The all-katakana forms are usually the most common forms in these entries, and those are the forms usually displayed in their respective wikipedia articles.

I'd be in favor of leaving them as just nouns. This is an extreme example, but we wouldn't tag キノコ (mushroom) as an expression even though it's derived from 木の子. I'd say the same logic applies to something like フキノトウ・蕗の薹.

JMdictProject commented 7 months ago

I'm not greatly fussed either way. A glance through the plant/etc. name entries seems to show that about half have "exp,n" tags. I wouldn't bother going into them and changing them.

A bigger question is the role of the "exp" tag. About 3,800 entries have senses with just an "exp" tag, and this seems appropriate as they are mostly sayings, proverbs, etc. About 8,700 entries have senses with "exp" combined with a POS such as "n", "adj-i", etc., usually because the form contains の, が, を, etc. To be frank, the reason for the "exp" tag for those entries is not clear to me. I'm not sure it serves much purpose.

robinjmdict commented 7 months ago

I wouldn't mind dropping [exp] from all AのB entries. Japanese dictionaries treat phrases like 蜘蛛の巣 and お手の物 the same as any other noun.

About 8,700 entries have senses with "exp" combined with a POS such as "n", "adj-i", etc., usually because the form contains の, が, を, etc.
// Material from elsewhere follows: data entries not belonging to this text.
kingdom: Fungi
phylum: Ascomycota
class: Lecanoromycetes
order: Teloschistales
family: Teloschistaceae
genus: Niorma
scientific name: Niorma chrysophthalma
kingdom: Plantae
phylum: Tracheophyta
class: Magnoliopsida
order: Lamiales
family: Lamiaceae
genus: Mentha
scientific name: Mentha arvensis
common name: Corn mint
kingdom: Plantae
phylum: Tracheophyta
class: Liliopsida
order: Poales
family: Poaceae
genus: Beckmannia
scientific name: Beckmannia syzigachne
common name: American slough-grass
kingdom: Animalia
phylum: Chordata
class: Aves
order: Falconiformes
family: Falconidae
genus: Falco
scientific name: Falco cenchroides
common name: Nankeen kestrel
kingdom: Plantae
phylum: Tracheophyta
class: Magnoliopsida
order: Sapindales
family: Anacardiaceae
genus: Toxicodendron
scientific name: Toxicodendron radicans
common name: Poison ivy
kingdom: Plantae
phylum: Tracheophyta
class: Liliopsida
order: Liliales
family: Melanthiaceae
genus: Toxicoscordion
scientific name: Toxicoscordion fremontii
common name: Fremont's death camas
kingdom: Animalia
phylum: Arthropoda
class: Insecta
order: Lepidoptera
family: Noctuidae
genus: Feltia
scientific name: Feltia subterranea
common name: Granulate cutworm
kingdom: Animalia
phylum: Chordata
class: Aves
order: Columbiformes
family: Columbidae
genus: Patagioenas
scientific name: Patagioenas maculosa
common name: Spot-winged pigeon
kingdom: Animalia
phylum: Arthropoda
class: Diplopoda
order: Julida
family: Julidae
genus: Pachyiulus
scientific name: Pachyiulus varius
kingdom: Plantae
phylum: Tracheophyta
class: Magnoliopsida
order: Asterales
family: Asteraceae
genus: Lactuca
To be frank, the reason for the "exp" tag for those entries is not clear to me. I'm not sure it serves much purpose.

I disagree. 高い is a 形容詞 and 背が高い is an expression that ends in a 形容詞. One of the proposed changes for JMdict:NG is to move inflectional information on "exp" entries to an entry-wide element, which means [exp,adj-i], [exp,v1], etc. would simply become [exp].

I think [exp,n] is appropriate for longer phrases.

yamagoya commented 7 months ago

Just as a heads up, the NG stuff is mostly complete but the entry-wide inflection item was not implemented (everything else is) because it is not well defined yet (e.g., what values can it have?) I planned to look at it again after the first iteration of XML-NG was deployed and working. But if it's deemed important and fleshed out to an implementable form, I could probably look at including it now.

JMdictProject commented 7 months ago

I wouldn't mind dropping [exp] from all AのB entries.

That can possibly be done via the bulk-update utility. I see there are about 1,450 entries which are tagged (exp,n) and have AのB kanji form. I'll put this on my to-do list. Maybe next week.

JMdictProject commented 7 months ago

the NG stuff is mostly complete but the entry-wide inflection item was not implemented (everything else is) because it is not well defined yet (e.g., what values can it have?)

The background this matter is at https://www.edrdg.org/wiki/index.php/JMdict:_Next_Generation#Entry-wide_Inflection_Pattern_Elements and https://www.edrdg.org/wiki/index.php/JMdict:_Next_Generation#Part-of-Speech_Separation

Yes, this needs fleshing out in a number of aspects. I won't attempt to explore it here - probably a new issue should be opened for it. I think it's probably worth getting the structure sorted out now, as it would be messy to retrofit later.

robinjmdict commented 7 months ago

I didn't know that development of NG was so far along. I have quite a few proposals I'd like to see implemented or discussed. I should have done it ages ago but I kept putting it off. I'll create a new issue.

Marcusjmdict commented 7 months ago

Me as well!

On Sat, Nov 25, 2023, 09:30 Robin @.***> wrote:

I didn't know that development of NG was so far along. I have quite a few proposals I'd like to see implemented or discussed. I should have done it ages ago but I kept putting it off. I'll create a new issue.

— Reply to this email directly, view it on GitHub https://github.com/JMdictProject/JMdictIssues/issues/111#issuecomment-1826167081, or unsubscribe https://github.com/notifications/unsubscribe-auth/AUCQII7ORFFZDC6B25FVSY3YGE33BAVCNFSM6AAAAAA7WV4332VHI2DSMVQWIX3LMV43OSLTON2WKQ3PNVWWK3TUHMYTQMRWGE3DOMBYGE . You are receiving this because you are subscribed to this thread.Message ID: @.***>

yamagoya commented 5 months ago

If this (discussion of NG changes) can be done earlier rather than later it would be appreciated. I can't promised any new/changed features will be implemented in the first released iteration of NG but it will help in planning for subsequent ones.